Stored data entries

- - -

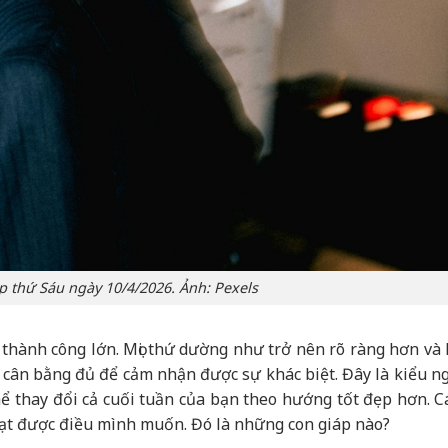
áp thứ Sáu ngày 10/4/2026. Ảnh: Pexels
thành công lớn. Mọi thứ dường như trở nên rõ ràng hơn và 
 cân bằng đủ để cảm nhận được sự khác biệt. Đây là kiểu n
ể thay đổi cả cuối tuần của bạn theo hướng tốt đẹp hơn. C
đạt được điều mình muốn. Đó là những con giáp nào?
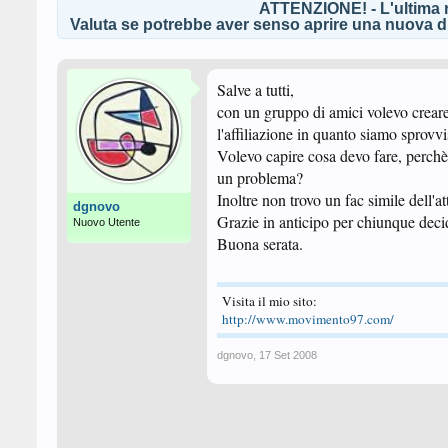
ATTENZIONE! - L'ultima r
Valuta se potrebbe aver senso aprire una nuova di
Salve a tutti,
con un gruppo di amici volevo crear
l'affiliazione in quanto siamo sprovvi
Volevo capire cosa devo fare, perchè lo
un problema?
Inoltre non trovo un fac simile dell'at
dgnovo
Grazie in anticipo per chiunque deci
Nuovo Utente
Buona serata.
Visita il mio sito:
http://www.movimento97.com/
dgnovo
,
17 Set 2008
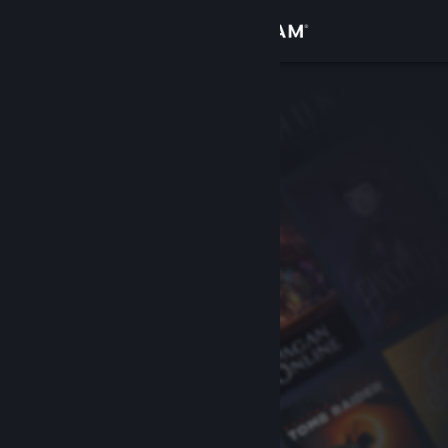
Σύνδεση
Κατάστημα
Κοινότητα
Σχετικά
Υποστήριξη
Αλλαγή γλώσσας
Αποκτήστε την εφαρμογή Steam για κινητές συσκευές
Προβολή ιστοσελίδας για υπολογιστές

- - -

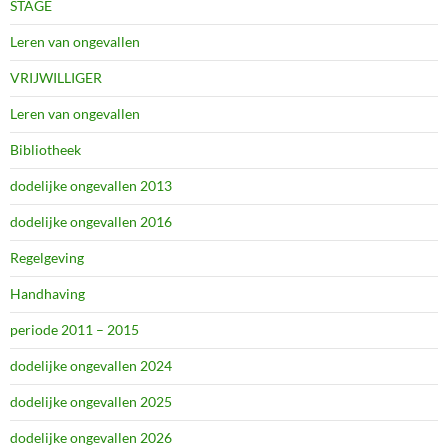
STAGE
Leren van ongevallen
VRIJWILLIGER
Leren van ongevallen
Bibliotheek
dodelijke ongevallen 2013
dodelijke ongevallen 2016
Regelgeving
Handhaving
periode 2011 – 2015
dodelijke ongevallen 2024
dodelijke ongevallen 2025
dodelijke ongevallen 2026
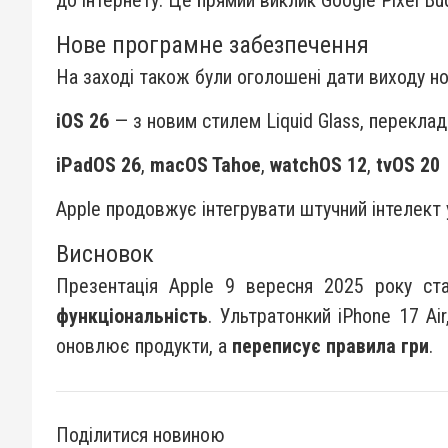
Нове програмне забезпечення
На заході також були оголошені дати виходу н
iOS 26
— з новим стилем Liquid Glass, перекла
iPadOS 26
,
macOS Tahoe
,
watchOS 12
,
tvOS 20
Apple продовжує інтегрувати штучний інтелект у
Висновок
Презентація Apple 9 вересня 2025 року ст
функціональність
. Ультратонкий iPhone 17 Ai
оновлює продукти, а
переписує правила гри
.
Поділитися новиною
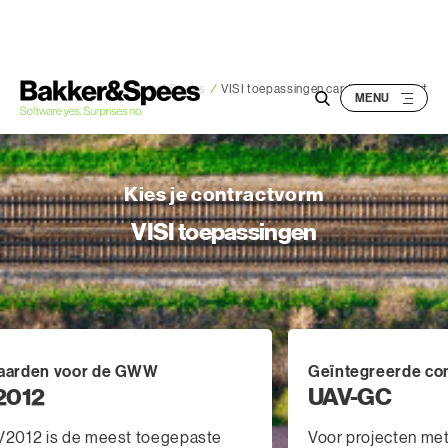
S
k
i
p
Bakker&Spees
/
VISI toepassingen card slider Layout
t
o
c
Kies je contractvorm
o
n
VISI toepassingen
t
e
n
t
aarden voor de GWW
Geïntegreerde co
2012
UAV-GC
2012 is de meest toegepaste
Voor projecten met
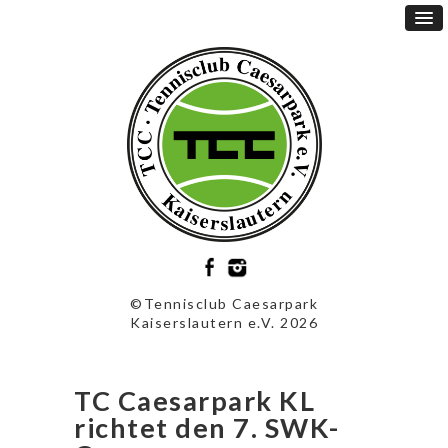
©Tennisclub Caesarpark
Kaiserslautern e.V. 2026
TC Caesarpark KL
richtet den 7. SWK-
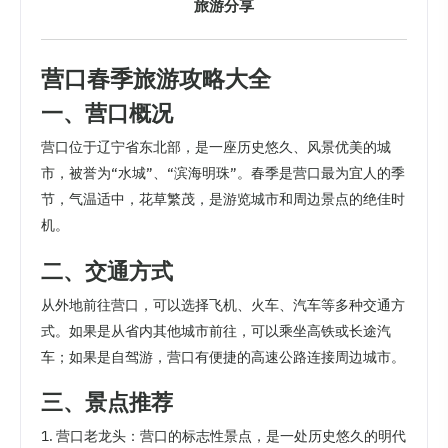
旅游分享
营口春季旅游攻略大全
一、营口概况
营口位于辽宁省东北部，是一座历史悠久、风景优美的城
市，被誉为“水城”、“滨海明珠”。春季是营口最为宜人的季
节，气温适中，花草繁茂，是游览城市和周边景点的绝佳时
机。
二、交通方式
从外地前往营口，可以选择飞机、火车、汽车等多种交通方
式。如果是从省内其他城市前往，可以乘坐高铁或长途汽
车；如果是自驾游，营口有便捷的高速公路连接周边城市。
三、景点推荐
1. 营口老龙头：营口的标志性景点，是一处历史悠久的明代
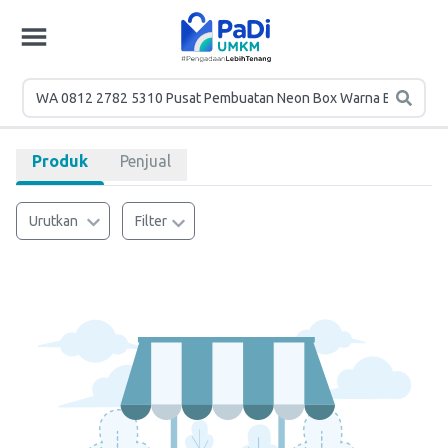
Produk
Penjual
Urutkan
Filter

- - -

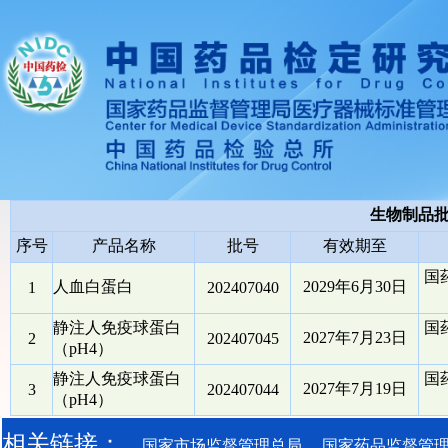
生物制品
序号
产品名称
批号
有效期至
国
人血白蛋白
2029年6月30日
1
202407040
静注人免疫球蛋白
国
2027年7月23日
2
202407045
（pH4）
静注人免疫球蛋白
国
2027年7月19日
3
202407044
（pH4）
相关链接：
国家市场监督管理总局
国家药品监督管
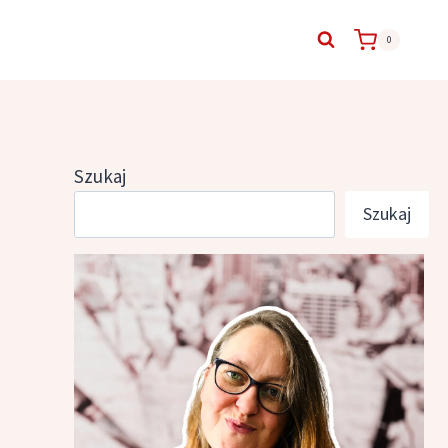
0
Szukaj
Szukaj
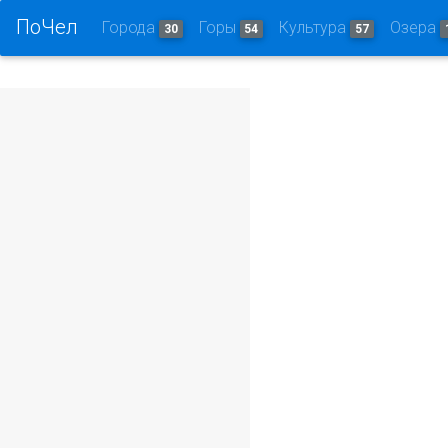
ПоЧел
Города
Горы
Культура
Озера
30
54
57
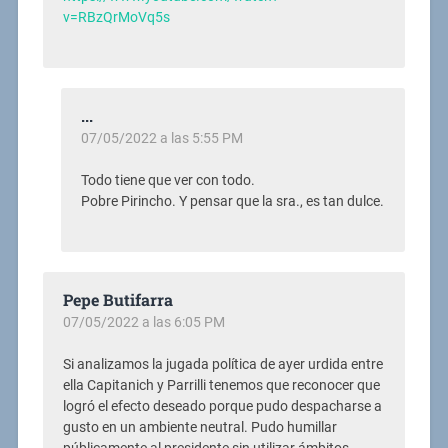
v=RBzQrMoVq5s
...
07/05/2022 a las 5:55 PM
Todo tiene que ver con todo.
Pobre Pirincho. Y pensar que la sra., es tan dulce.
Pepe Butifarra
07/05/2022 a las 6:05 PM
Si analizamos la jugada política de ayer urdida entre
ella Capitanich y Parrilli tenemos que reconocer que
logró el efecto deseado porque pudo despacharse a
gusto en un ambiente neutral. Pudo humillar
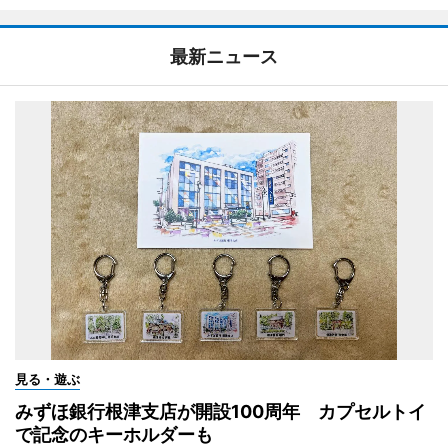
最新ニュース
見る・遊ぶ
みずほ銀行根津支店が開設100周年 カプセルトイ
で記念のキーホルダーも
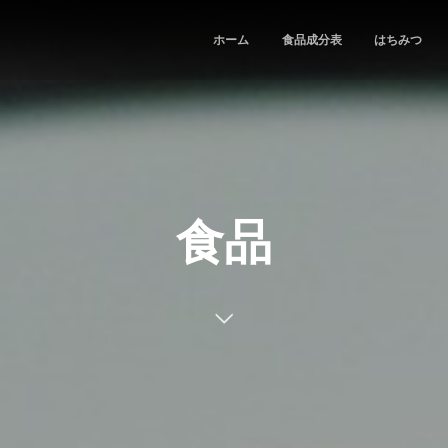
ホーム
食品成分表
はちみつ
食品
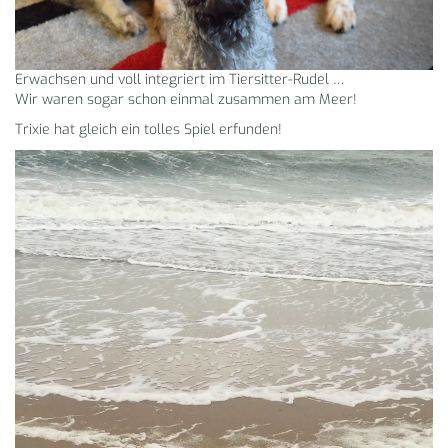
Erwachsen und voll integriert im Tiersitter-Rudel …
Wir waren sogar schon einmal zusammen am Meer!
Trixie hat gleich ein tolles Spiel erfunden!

- - -

**TASK**
Lines holding "được": please count them in the data above and reply with the number alone.

**SOLUTION FOR THIS TASK**
2